* What is required: Each line of the data below that contains "lines" must be copied.

Data supplied: Begin

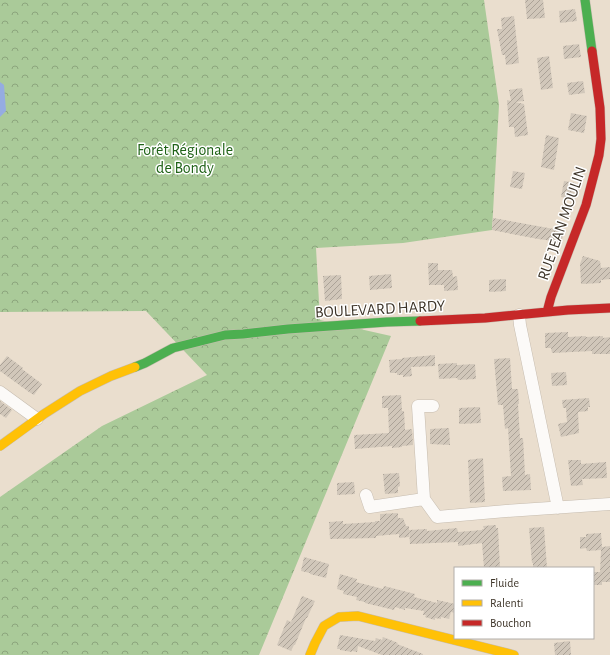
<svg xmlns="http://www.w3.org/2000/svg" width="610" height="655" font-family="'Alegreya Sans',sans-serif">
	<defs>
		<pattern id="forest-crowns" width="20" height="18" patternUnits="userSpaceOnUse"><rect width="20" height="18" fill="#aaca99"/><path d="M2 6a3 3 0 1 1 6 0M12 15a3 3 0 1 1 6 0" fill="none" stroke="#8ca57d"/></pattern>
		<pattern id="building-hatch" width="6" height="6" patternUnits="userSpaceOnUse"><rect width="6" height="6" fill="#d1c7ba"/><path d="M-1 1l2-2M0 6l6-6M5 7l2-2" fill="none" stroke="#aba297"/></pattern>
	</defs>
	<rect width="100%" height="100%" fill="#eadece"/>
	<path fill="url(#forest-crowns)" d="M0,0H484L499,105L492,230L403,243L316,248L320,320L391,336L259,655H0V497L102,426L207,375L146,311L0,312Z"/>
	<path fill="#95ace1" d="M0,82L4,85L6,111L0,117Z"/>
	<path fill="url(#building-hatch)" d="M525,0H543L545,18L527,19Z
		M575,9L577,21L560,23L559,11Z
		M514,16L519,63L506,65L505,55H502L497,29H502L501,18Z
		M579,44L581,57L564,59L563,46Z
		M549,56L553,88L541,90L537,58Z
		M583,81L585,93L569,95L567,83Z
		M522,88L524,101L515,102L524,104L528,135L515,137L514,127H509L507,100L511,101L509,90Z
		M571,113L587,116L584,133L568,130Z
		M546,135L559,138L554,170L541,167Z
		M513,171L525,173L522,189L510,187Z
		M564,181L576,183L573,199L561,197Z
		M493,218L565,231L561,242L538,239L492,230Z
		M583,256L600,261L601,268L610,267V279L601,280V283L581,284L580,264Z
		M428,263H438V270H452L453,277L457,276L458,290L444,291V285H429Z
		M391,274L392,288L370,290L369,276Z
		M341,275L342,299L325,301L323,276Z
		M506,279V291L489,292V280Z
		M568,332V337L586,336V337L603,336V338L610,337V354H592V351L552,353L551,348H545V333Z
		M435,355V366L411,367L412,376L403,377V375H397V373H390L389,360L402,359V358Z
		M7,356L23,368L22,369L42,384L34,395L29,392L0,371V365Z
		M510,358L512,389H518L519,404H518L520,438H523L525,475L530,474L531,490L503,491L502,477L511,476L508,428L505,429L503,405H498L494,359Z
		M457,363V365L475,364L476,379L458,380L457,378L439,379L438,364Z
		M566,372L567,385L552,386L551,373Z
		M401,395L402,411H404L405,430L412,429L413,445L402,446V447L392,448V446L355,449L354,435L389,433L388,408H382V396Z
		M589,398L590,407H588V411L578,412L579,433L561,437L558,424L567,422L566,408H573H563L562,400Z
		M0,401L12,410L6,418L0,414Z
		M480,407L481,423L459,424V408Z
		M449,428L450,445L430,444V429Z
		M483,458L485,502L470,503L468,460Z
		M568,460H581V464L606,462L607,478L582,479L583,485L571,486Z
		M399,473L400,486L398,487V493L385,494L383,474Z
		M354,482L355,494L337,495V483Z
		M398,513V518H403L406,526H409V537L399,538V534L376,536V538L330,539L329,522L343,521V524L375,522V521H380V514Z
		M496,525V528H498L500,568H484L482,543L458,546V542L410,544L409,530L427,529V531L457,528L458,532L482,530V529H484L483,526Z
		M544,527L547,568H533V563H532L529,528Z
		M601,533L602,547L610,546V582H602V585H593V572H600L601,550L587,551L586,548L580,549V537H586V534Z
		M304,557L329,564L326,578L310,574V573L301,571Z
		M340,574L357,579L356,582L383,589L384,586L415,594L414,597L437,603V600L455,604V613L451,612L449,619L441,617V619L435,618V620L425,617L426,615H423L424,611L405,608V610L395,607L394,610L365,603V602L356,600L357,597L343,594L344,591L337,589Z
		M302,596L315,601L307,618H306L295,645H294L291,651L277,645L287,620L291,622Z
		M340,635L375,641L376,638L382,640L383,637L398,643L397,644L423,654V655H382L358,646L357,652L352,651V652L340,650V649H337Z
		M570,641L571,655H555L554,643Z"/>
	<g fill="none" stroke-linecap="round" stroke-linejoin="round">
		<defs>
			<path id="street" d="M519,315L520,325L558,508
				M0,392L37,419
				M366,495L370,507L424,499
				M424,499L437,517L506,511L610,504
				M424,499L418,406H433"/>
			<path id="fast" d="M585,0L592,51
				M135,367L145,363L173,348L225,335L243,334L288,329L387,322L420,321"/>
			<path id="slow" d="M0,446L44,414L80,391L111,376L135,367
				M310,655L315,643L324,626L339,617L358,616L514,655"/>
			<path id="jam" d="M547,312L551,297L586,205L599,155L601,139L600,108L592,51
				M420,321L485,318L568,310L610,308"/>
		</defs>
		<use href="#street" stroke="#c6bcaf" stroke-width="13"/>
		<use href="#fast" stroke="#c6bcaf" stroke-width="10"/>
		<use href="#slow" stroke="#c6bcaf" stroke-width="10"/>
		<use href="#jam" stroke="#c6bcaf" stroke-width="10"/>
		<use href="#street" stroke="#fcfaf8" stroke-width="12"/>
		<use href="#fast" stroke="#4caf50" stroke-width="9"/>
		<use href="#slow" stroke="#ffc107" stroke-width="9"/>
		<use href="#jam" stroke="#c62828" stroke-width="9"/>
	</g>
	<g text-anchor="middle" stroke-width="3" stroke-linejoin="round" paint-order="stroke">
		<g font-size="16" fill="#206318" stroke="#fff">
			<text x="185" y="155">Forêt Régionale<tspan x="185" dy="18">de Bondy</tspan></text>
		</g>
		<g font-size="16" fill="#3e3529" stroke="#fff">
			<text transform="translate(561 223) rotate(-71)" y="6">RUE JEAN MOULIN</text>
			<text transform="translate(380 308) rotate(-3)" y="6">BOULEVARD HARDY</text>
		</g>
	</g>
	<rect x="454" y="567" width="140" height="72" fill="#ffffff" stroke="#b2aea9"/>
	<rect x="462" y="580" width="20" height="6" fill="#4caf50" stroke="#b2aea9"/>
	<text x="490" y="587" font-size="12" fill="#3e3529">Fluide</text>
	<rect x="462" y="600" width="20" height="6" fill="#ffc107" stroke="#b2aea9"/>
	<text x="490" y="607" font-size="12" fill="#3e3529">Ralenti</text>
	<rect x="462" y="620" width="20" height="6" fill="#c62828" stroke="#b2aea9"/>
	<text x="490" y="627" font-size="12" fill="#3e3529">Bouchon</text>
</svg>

Data supplied: End
Data supplied: Begin

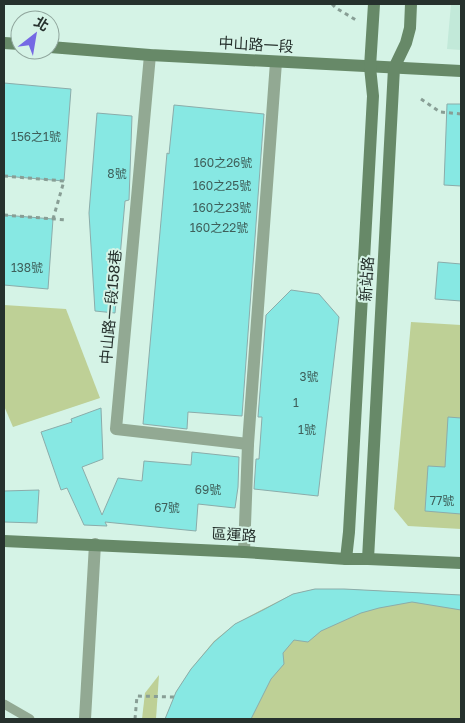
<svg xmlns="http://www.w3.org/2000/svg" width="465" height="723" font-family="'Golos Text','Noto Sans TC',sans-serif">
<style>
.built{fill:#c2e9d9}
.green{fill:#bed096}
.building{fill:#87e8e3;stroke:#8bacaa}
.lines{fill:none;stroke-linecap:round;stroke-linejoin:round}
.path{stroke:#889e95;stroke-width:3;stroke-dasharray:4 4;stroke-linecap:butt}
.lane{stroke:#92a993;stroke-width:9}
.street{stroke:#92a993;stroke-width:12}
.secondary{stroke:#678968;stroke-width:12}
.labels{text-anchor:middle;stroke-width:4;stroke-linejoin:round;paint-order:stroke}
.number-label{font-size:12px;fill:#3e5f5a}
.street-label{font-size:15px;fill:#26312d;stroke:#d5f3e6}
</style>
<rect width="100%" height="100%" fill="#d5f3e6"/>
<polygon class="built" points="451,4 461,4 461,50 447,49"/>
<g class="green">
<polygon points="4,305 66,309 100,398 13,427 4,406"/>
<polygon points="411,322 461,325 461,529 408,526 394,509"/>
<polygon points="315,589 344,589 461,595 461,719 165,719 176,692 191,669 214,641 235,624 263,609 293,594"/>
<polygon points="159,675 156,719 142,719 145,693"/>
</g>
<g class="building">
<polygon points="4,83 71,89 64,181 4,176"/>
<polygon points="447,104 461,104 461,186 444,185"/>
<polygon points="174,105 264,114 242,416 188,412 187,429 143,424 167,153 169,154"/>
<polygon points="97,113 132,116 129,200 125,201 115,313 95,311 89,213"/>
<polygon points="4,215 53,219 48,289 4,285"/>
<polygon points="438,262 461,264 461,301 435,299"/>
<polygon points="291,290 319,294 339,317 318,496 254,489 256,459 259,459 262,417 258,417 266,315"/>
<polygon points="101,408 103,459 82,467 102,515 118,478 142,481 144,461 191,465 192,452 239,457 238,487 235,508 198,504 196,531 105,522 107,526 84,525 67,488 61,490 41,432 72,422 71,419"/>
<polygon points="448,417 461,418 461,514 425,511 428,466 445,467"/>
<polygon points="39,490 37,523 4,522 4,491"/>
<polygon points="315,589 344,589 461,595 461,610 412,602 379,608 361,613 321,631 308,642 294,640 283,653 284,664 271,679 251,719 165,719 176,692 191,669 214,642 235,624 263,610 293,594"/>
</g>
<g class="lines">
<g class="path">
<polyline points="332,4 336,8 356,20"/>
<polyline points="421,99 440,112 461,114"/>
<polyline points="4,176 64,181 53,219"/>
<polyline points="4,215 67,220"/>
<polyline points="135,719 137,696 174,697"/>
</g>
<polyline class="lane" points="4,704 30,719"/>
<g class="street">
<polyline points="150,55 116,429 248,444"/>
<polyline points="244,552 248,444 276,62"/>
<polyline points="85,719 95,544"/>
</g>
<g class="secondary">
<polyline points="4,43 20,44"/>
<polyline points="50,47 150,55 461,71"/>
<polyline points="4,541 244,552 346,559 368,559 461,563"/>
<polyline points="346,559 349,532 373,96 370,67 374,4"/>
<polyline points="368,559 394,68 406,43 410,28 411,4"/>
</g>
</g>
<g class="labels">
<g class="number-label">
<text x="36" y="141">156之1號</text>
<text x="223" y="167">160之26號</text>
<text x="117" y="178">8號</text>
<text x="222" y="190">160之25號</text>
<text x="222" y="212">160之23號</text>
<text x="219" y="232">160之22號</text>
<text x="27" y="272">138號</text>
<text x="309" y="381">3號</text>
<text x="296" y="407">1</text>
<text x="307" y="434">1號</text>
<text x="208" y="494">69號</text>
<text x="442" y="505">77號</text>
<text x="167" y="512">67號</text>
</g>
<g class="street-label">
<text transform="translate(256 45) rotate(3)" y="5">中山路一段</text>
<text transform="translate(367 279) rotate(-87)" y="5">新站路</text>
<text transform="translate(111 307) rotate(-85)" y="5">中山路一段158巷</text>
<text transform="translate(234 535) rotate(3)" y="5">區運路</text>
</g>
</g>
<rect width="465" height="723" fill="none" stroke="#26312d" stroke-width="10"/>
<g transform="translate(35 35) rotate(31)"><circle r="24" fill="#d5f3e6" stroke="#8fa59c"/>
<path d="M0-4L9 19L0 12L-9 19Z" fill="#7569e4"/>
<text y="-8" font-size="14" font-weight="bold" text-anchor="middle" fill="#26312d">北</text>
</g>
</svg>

Data supplied: End
Data supplied: Begin

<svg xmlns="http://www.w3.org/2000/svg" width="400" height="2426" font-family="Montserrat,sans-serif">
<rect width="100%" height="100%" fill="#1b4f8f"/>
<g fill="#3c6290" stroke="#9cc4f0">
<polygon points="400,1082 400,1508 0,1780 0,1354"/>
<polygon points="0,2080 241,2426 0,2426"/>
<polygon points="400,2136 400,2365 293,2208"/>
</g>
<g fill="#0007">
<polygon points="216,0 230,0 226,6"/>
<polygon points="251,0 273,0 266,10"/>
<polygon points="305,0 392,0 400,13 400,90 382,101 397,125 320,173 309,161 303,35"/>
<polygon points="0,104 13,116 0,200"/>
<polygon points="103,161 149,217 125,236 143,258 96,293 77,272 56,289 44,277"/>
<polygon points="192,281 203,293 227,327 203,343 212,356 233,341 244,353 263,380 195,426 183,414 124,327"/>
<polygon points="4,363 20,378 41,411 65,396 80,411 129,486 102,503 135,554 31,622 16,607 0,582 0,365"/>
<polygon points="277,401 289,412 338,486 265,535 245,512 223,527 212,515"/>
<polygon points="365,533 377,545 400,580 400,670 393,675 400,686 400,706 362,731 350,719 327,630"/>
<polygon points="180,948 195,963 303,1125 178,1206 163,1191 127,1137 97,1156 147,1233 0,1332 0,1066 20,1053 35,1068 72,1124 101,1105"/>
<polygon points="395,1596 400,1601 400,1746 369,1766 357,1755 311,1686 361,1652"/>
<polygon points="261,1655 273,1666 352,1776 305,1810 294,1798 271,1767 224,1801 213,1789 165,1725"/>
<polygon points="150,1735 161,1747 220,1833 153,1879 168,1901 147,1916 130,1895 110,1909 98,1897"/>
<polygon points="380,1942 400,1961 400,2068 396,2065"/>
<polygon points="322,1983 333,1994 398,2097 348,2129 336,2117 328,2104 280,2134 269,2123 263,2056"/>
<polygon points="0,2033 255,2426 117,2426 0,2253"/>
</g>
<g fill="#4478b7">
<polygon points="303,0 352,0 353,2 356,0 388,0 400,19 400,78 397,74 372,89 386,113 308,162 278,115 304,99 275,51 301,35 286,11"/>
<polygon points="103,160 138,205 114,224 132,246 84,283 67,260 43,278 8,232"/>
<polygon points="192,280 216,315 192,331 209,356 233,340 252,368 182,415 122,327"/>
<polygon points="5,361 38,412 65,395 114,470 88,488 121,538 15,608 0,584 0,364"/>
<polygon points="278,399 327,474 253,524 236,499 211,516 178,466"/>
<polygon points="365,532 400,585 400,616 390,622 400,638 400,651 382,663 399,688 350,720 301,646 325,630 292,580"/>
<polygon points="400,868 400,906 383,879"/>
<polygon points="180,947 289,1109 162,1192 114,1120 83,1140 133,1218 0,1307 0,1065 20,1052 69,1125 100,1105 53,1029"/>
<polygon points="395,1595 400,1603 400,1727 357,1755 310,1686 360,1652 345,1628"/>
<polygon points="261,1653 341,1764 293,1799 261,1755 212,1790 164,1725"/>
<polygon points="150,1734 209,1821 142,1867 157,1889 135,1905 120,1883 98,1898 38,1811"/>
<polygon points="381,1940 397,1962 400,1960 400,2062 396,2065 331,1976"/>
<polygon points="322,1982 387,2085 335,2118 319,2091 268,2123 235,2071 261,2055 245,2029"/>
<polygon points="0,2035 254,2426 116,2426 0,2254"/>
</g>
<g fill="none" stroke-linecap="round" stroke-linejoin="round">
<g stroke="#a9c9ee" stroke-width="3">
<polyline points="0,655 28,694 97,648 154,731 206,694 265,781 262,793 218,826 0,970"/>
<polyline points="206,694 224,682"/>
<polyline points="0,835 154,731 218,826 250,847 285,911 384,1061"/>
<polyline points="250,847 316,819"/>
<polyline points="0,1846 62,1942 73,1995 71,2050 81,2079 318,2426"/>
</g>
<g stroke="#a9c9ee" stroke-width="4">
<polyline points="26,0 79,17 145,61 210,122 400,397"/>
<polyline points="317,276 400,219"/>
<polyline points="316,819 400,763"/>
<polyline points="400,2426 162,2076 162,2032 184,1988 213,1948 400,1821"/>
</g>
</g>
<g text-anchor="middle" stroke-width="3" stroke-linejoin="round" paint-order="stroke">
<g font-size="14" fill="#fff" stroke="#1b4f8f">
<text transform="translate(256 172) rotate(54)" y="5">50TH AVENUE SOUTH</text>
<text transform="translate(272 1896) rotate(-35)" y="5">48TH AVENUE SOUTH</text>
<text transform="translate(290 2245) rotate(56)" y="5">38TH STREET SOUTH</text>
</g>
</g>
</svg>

Data supplied: End

* Your solution:
.lines{fill:none;stroke-linecap:round;stroke-linejoin:round}
<g class="lines">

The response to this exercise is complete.